**What this task involves:**
Return unchanged every line of the data below, from its start up to and including the line with "a group of four zebras". Leave the pictures out of your answer.

**Input:**

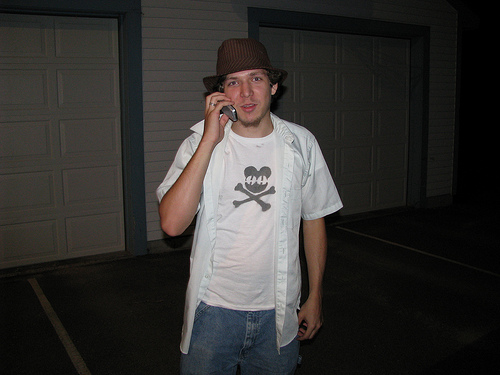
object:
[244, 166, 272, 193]
skull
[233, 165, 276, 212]
crossbone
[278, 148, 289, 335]
seam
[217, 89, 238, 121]
phone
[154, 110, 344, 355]
shirt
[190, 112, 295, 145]
collar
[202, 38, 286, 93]
hat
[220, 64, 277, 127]
head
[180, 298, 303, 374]
jeans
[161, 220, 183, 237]
elbow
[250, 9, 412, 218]
door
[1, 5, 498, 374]
garage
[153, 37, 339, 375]
man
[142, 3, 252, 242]
wall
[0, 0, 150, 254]
frame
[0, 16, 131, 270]
doors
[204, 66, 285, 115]
hair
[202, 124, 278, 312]
tshirt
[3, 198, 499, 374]
parking lot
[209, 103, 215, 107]
ring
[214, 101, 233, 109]
finger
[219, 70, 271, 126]
face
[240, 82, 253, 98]
nose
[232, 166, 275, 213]
design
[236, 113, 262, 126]
chin hair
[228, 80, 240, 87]
eye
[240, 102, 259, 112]
mouth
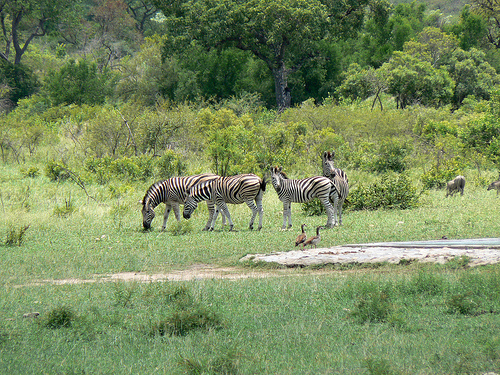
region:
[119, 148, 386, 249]
a group of four zebras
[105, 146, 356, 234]
four zebras standing in the grass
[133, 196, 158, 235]
head touching the ground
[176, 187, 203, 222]
head angled down towards the ground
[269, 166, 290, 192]
head turned to the side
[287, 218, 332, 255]
two birds in the grass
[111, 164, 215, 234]
zebra grazing in the grass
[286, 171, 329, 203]
black and white stripes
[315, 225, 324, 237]
black neck on the bird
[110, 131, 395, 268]
animals on the grass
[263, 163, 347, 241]
zebra looking at camera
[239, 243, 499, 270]
mound of sand beside grass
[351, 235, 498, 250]
patch of pavement beside grass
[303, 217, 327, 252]
duck walking in grass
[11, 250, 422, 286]
patch of dirt in grass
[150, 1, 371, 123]
large tree in the middle of brush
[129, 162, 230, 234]
zebra grazing in grass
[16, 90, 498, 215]
overgrown brush behind zebras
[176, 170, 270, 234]
second zebra grazing in grass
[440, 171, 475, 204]
animal grazing in grass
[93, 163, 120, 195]
small short green tree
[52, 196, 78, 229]
small short green tree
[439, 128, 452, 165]
small short green tree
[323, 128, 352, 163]
small short green tree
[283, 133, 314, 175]
small short green tree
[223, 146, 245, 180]
small short green tree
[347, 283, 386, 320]
small short green tree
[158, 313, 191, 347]
small short green tree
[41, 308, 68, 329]
small short green tree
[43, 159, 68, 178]
small short green tree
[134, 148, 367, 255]
Zebra are standing in grass.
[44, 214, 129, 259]
Grass is green color.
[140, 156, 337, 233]
Zebra is black and white color.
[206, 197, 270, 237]
Four legs for zebra.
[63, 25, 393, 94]
Trees are green color.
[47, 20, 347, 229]
trees are behind the zebra.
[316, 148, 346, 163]
Two pointed ears for zebra.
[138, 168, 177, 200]
Short hairs on back of zebra.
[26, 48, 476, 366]
Day time picture.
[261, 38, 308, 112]
Woods are grey color.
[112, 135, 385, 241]
group of four zebras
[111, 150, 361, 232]
zebras standing on the grass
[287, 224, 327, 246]
two birds on the grass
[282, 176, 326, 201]
black and whtie stripes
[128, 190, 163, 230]
head on the ground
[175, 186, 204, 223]
head bent down towards the ground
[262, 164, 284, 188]
head tilted to the side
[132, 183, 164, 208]
hair along the neck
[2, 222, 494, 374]
field of green grass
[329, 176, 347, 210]
black hair on the bottom of the tail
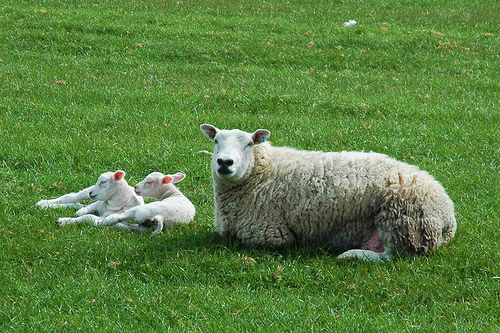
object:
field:
[1, 1, 484, 121]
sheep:
[199, 123, 458, 263]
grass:
[2, 1, 500, 332]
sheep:
[97, 171, 197, 236]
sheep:
[34, 169, 145, 228]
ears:
[171, 172, 186, 183]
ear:
[113, 169, 125, 183]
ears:
[200, 123, 220, 143]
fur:
[214, 145, 459, 249]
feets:
[60, 213, 103, 226]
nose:
[216, 157, 233, 167]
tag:
[261, 135, 266, 142]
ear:
[252, 128, 270, 145]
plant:
[343, 19, 357, 28]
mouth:
[217, 168, 234, 175]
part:
[2, 0, 76, 50]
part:
[282, 148, 321, 176]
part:
[79, 0, 154, 48]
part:
[327, 151, 368, 178]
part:
[375, 154, 416, 186]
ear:
[160, 174, 174, 185]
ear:
[171, 172, 186, 183]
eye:
[214, 138, 219, 144]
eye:
[247, 141, 253, 147]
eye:
[145, 181, 152, 185]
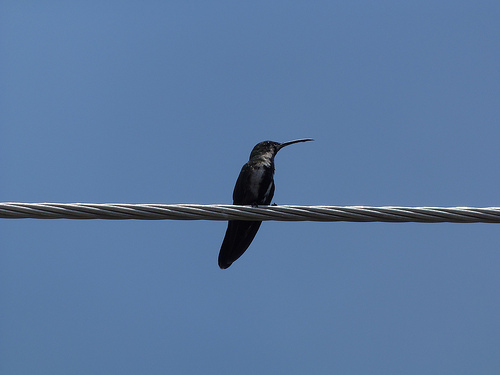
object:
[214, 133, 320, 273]
bird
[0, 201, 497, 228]
wire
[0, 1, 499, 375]
sky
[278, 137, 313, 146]
beak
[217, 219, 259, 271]
tail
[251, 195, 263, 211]
foot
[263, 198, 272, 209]
foot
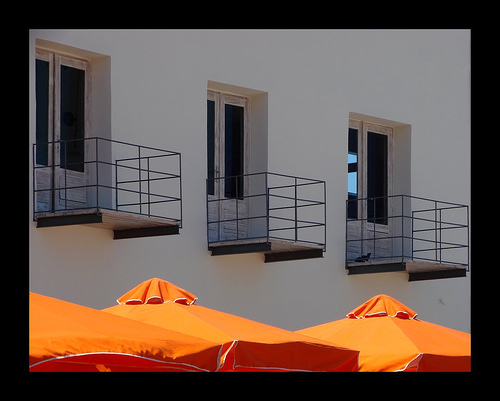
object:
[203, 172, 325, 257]
balcony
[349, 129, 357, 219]
window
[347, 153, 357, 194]
light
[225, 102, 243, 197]
window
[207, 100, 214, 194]
window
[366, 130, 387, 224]
window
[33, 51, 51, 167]
window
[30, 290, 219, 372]
tent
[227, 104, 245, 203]
window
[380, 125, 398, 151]
ground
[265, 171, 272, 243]
pole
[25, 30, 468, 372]
house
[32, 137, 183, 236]
balconies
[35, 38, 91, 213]
doors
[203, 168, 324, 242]
balcony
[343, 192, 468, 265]
balcony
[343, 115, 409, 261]
rooms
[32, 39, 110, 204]
rooms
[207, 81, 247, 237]
room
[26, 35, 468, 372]
outdoor area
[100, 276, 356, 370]
orange tent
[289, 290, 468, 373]
orange tent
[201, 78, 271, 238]
apartment doors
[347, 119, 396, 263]
doors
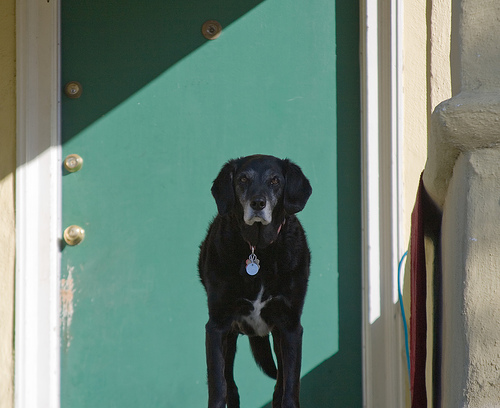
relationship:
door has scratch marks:
[61, 0, 362, 406] [60, 263, 76, 353]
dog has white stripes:
[198, 152, 315, 407] [226, 281, 295, 339]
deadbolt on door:
[67, 82, 81, 95] [61, 0, 362, 406]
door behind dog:
[61, 0, 362, 406] [198, 152, 315, 407]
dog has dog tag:
[198, 152, 315, 407] [246, 247, 260, 278]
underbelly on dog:
[239, 300, 272, 340] [198, 152, 315, 407]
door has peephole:
[61, 0, 362, 406] [202, 20, 225, 42]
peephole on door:
[202, 20, 225, 42] [61, 0, 362, 406]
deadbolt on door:
[59, 152, 86, 174] [61, 0, 362, 406]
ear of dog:
[279, 157, 312, 218] [198, 152, 315, 407]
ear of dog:
[206, 157, 241, 218] [198, 152, 315, 407]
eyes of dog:
[236, 173, 284, 190] [198, 152, 315, 407]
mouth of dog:
[241, 205, 276, 225] [198, 152, 315, 407]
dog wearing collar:
[198, 152, 315, 407] [226, 213, 288, 249]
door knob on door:
[63, 225, 84, 249] [61, 0, 362, 406]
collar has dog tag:
[226, 213, 288, 249] [246, 247, 260, 278]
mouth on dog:
[241, 205, 276, 225] [198, 152, 315, 407]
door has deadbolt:
[61, 0, 362, 406] [67, 82, 81, 95]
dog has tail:
[198, 152, 315, 407] [250, 333, 281, 380]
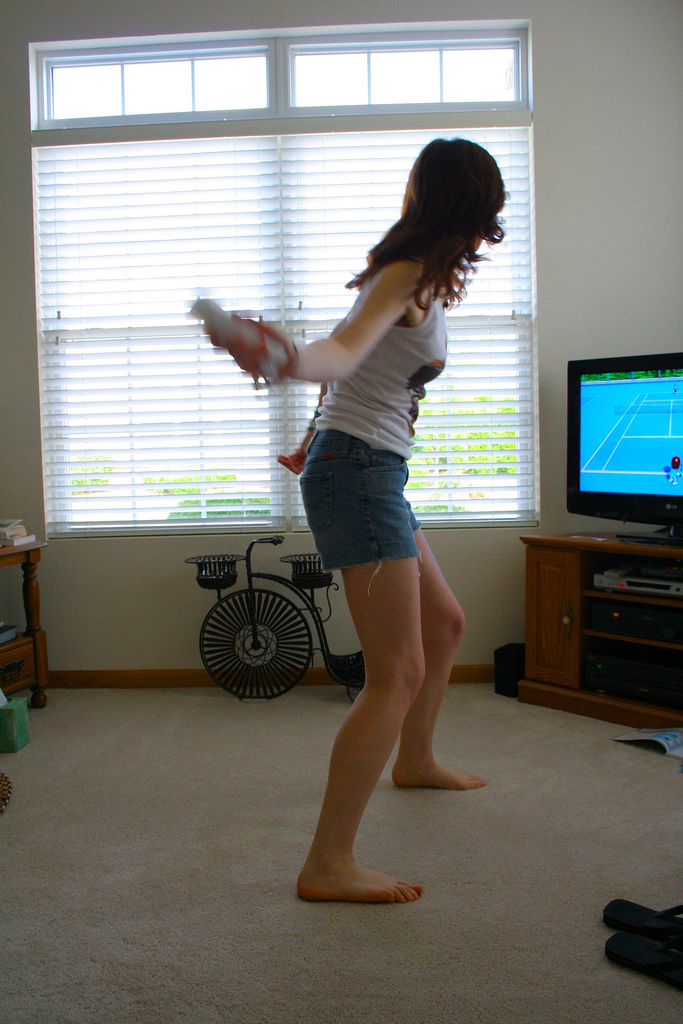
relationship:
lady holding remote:
[200, 138, 508, 901] [186, 296, 292, 381]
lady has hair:
[200, 138, 508, 901] [347, 137, 510, 316]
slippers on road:
[604, 892, 681, 987] [461, 815, 662, 1002]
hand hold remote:
[240, 325, 295, 377] [189, 298, 289, 377]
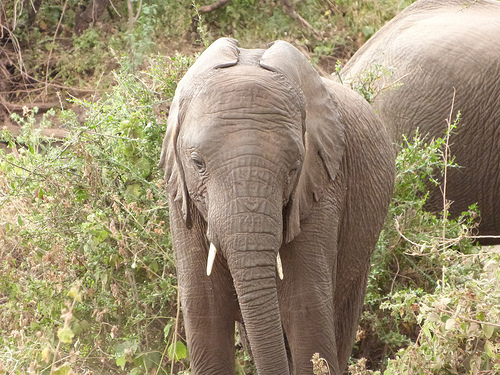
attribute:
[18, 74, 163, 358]
bushes — big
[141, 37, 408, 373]
elephant — grey, baby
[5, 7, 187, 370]
grass — green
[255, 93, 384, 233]
skin — grey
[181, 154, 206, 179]
elephant — baby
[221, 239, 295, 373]
trunk — grey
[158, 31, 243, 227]
ear — grey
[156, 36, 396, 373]
elephant — baby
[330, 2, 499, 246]
elephant — large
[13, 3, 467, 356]
area — wooded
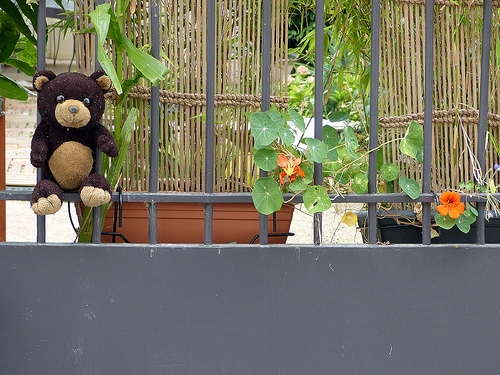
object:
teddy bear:
[23, 66, 125, 218]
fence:
[0, 0, 499, 243]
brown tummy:
[43, 137, 101, 194]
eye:
[54, 93, 67, 105]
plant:
[248, 107, 480, 236]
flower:
[433, 185, 473, 224]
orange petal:
[439, 191, 452, 204]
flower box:
[375, 204, 498, 246]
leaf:
[0, 75, 29, 104]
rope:
[107, 79, 303, 116]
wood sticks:
[73, 0, 293, 192]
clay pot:
[76, 198, 344, 245]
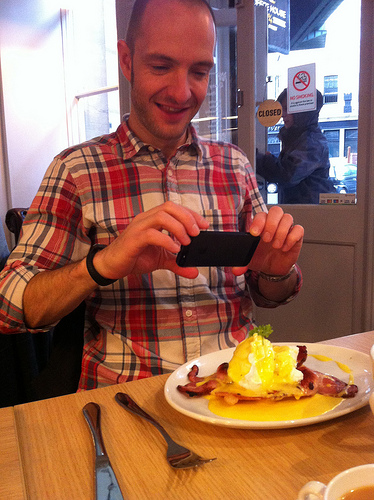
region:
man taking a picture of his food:
[0, 2, 372, 427]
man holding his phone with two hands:
[6, 0, 310, 411]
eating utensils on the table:
[72, 376, 218, 498]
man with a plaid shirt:
[0, 0, 312, 396]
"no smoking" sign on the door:
[283, 65, 324, 115]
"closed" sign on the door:
[256, 94, 285, 127]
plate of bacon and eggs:
[165, 327, 372, 434]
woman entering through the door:
[236, 0, 371, 335]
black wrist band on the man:
[80, 240, 115, 287]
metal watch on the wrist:
[259, 264, 298, 284]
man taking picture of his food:
[16, 0, 294, 355]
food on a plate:
[162, 336, 370, 431]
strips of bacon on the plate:
[166, 350, 224, 398]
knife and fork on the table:
[76, 388, 215, 496]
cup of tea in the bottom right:
[292, 459, 369, 496]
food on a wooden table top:
[3, 334, 370, 493]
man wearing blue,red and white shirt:
[0, 121, 272, 388]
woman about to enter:
[231, 76, 332, 204]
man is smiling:
[118, 4, 222, 141]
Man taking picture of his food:
[31, 5, 357, 437]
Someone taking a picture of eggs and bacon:
[69, 147, 359, 427]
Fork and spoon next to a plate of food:
[27, 360, 214, 496]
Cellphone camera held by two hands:
[111, 191, 299, 288]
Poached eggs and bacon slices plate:
[161, 311, 370, 429]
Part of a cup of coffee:
[276, 444, 372, 498]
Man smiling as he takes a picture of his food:
[70, 11, 331, 381]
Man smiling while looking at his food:
[76, 4, 373, 459]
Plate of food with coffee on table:
[161, 313, 370, 497]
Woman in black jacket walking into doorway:
[206, 32, 373, 210]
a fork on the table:
[116, 391, 214, 470]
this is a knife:
[83, 401, 121, 498]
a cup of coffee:
[302, 464, 370, 497]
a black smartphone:
[177, 230, 257, 264]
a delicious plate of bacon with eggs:
[187, 332, 348, 406]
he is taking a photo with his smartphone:
[6, 0, 296, 337]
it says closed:
[259, 102, 282, 118]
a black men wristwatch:
[85, 243, 114, 286]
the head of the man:
[120, 1, 215, 137]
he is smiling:
[111, 0, 229, 210]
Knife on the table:
[78, 396, 123, 498]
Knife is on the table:
[76, 397, 127, 498]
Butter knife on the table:
[80, 398, 127, 498]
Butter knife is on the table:
[78, 395, 129, 498]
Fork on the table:
[113, 387, 219, 474]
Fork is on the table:
[113, 385, 215, 474]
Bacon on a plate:
[179, 352, 360, 403]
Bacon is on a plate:
[179, 345, 361, 400]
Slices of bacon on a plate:
[178, 344, 359, 404]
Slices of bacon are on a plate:
[174, 341, 359, 400]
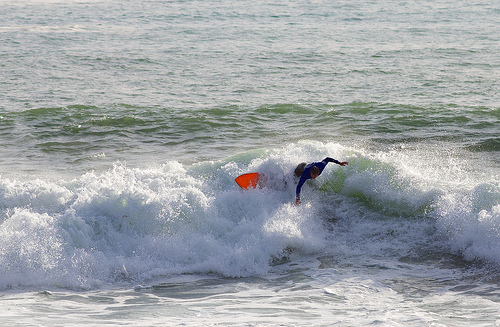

**Problem solution:**
object:
[244, 166, 272, 193]
skull
[233, 165, 276, 212]
crossbone
[278, 148, 289, 335]
seam
[217, 89, 238, 121]
phone
[154, 110, 344, 355]
shirt
[190, 112, 295, 145]
collar
[202, 38, 286, 93]
hat
[220, 64, 277, 127]
head
[180, 298, 303, 374]
jeans
[161, 220, 183, 237]
elbow
[250, 9, 412, 218]
door
[1, 5, 498, 374]
garage
[153, 37, 339, 375]
man
[142, 3, 252, 242]
wall
[0, 0, 150, 254]
frame
[0, 16, 131, 270]
doors
[204, 66, 285, 115]
hair
[202, 124, 278, 312]
tshirt
[3, 198, 499, 374]
parking lot
[209, 103, 215, 107]
ring
[214, 101, 233, 109]
finger
[219, 70, 271, 126]
face
[240, 82, 253, 98]
nose
[232, 166, 275, 213]
design
[236, 113, 262, 126]
chin hair
[228, 80, 240, 87]
eye
[240, 102, 259, 112]
mouth
region:
[119, 148, 386, 249]
a group of four zebras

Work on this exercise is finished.